Information provided —

#####

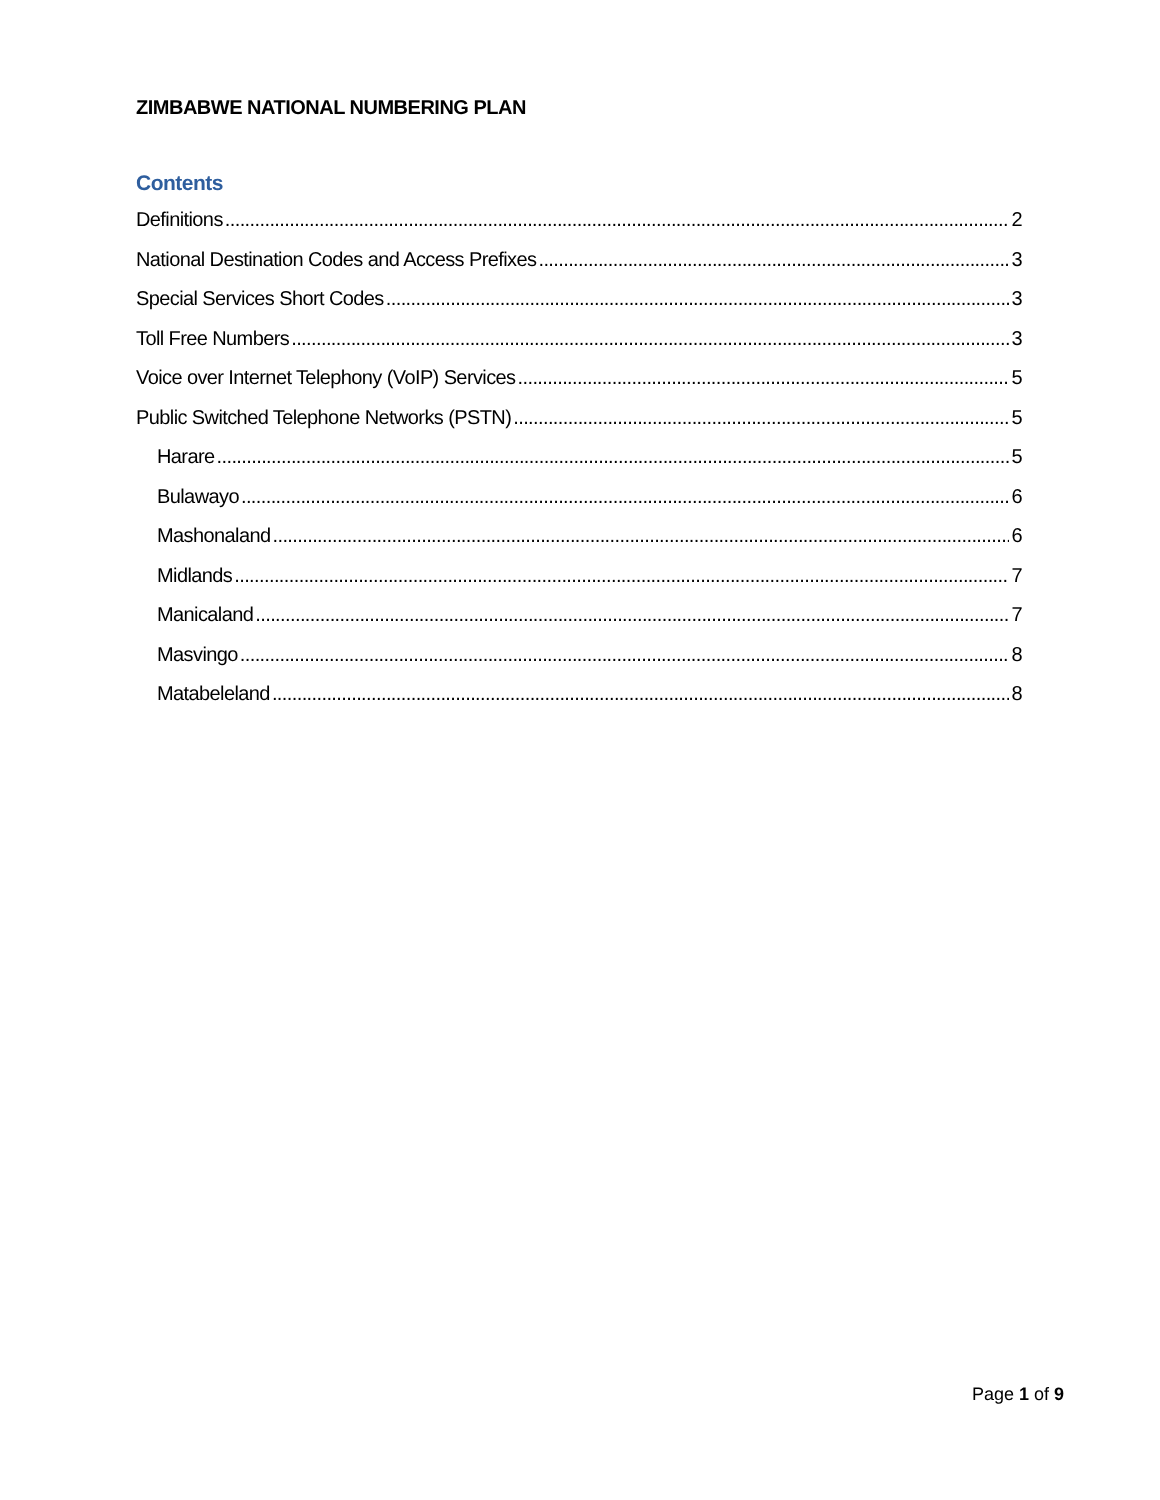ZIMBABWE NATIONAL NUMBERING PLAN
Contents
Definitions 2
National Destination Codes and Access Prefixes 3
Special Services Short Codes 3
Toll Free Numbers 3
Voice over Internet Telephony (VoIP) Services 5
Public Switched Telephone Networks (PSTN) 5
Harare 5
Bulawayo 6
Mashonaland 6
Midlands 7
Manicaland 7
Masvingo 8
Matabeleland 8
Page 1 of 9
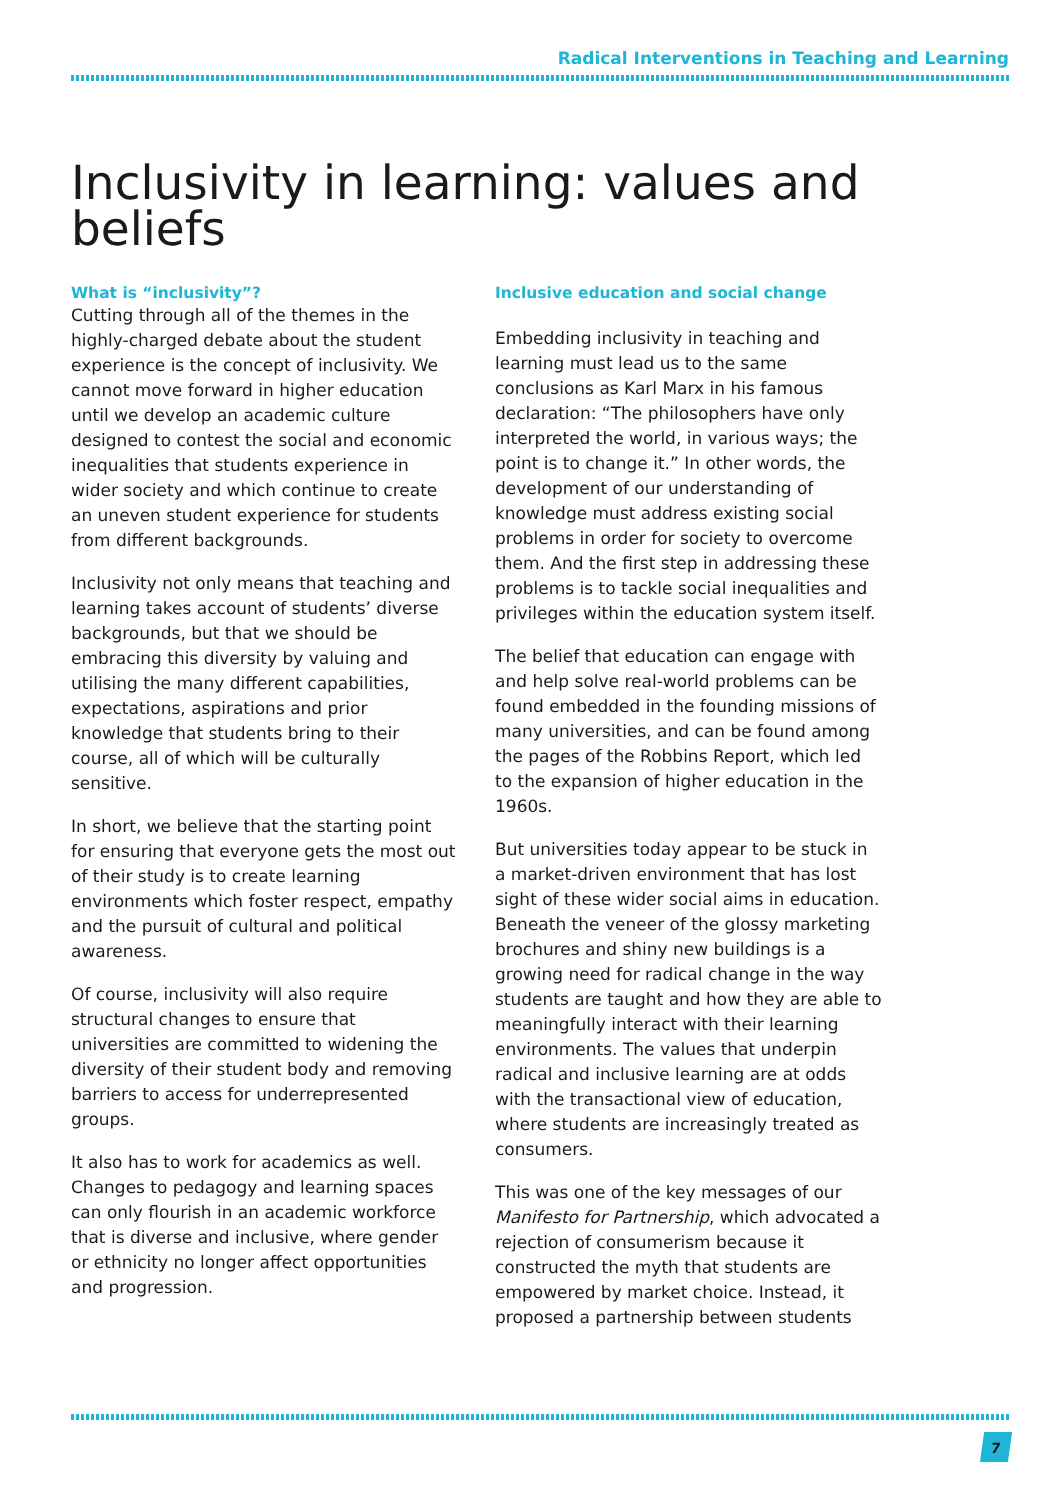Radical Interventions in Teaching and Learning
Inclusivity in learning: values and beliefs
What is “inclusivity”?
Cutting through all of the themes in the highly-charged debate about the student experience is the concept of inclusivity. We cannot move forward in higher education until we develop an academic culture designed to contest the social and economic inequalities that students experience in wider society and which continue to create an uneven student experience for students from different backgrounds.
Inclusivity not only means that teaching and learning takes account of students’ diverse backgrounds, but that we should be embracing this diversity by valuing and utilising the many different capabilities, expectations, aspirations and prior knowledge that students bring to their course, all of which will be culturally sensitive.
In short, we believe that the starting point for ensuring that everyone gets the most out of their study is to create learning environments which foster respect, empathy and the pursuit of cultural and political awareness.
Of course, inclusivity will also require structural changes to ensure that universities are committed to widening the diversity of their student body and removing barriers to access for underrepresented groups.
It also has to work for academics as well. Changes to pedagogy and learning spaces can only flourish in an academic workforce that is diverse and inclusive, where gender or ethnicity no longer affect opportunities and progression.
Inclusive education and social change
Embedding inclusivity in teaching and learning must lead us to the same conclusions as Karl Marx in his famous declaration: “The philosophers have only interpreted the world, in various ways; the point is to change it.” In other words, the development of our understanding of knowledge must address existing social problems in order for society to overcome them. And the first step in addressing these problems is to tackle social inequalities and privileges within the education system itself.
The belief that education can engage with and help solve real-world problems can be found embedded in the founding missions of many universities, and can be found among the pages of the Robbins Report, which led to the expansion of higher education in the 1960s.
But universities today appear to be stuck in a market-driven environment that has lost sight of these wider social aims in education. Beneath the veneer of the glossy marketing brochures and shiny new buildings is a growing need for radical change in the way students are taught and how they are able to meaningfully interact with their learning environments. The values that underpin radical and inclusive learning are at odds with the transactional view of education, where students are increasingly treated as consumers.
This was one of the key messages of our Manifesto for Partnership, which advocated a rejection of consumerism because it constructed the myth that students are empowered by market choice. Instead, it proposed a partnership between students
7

#####

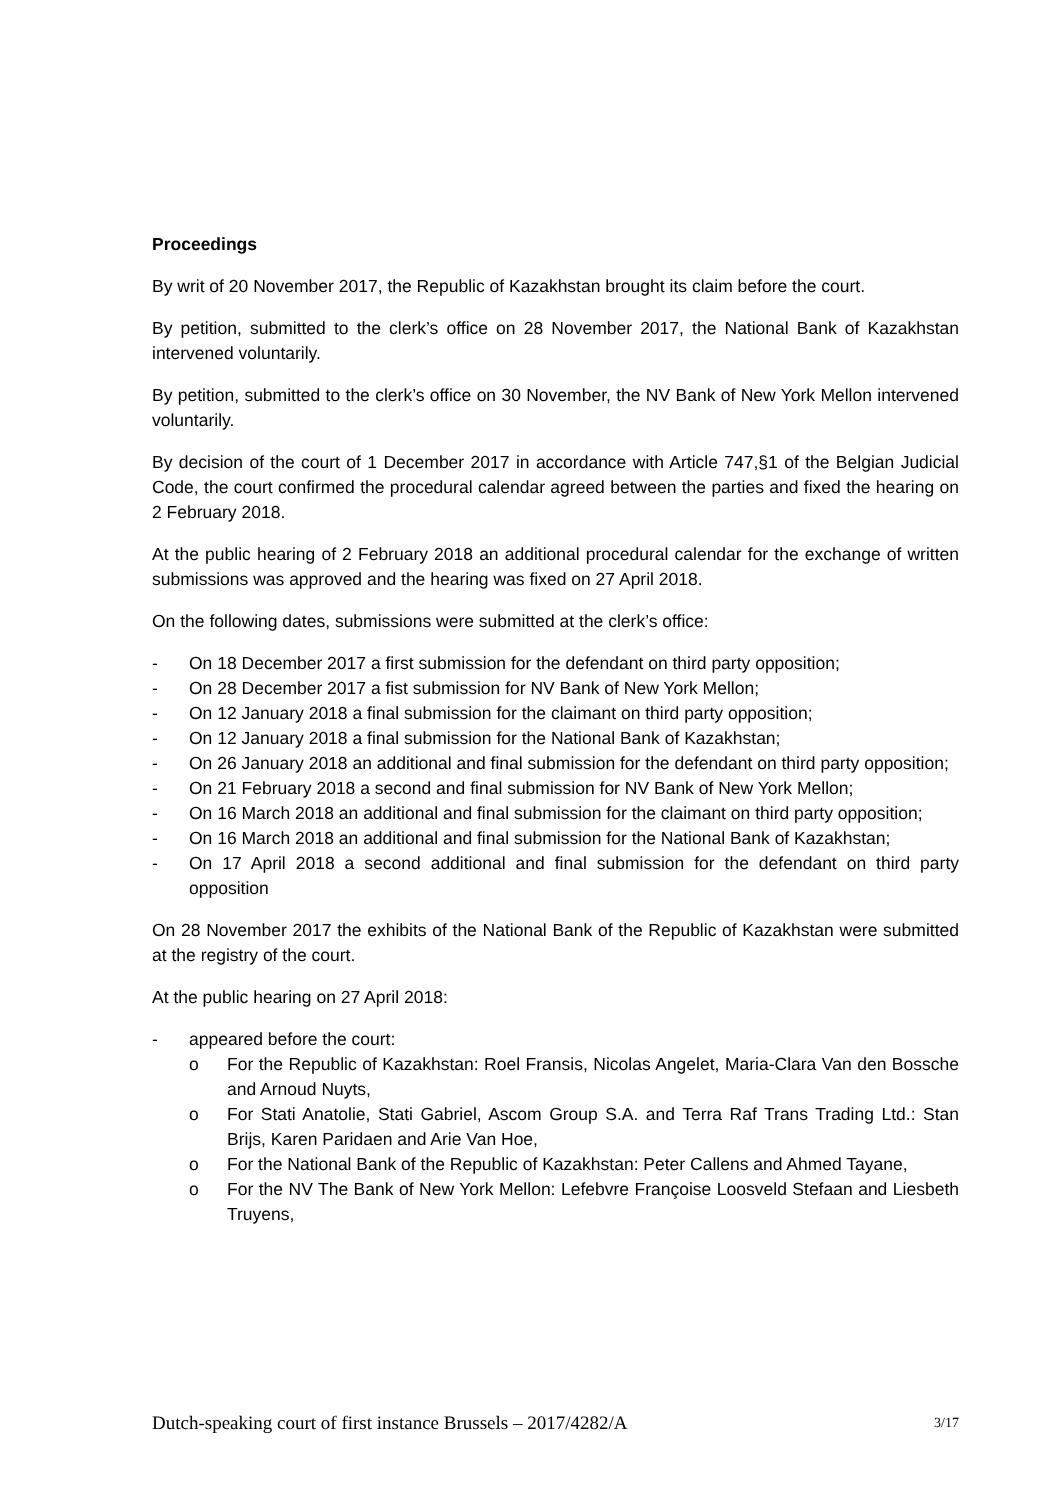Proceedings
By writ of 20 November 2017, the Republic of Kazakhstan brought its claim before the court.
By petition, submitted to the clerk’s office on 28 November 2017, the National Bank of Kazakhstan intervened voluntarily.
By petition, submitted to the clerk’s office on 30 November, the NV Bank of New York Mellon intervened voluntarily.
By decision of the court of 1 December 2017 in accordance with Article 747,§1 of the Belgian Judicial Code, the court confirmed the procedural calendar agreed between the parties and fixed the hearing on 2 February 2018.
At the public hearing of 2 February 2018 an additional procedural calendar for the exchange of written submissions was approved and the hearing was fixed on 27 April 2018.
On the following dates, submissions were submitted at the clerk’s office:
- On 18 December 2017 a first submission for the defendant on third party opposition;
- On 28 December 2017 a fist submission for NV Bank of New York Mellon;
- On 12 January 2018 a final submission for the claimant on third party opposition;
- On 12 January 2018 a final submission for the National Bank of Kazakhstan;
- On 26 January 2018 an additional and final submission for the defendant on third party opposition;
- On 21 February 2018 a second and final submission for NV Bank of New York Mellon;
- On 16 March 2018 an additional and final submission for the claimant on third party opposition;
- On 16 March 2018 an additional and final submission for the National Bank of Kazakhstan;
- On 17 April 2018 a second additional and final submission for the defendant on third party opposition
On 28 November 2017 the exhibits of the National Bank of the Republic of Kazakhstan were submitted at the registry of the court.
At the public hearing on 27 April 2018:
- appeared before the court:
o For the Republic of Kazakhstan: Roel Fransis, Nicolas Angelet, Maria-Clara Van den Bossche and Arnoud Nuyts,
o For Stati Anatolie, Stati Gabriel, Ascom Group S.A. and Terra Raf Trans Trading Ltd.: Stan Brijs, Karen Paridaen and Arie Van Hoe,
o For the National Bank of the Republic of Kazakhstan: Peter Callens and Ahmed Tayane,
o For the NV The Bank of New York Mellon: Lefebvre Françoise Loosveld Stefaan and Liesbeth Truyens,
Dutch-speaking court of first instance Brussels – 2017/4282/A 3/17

#####

Starting from the line with "ZIMBABWE NATIONAL NUMBERING PLAN" in the records above, repeat each line exactly until you have written the line with "Inclusivity not only", then stop; drop the pictures.

Your solution —
ZIMBABWE NATIONAL NUMBERING PLAN
Contents
Definitions 2
National Destination Codes and Access Prefixes 3
Special Services Short Codes 3
Toll Free Numbers 3
Voice over Internet Telephony (VoIP) Services 5
Public Switched Telephone Networks (PSTN) 5
Harare 5
Bulawayo 6
Mashonaland 6
Midlands 7
Manicaland 7
Masvingo 8
Matabeleland 8
Page 1 of 9
Radical Interventions in Teaching and Learning
Inclusivity in learning: values and beliefs
What is “inclusivity”?
Cutting through all of the themes in the highly-charged debate about the student experience is the concept of inclusivity. We cannot move forward in higher education until we develop an academic culture designed to contest the social and economic inequalities that students experience in wider society and which continue to create an uneven student experience for students from different backgrounds.
Inclusivity not only means that teaching and learning takes account of students’ diverse backgrounds, but that we should be embracing this diversity by valuing and utilising the many different capabilities, expectations, aspirations and prior knowledge that students bring to their course, all of which will be culturally sensitive.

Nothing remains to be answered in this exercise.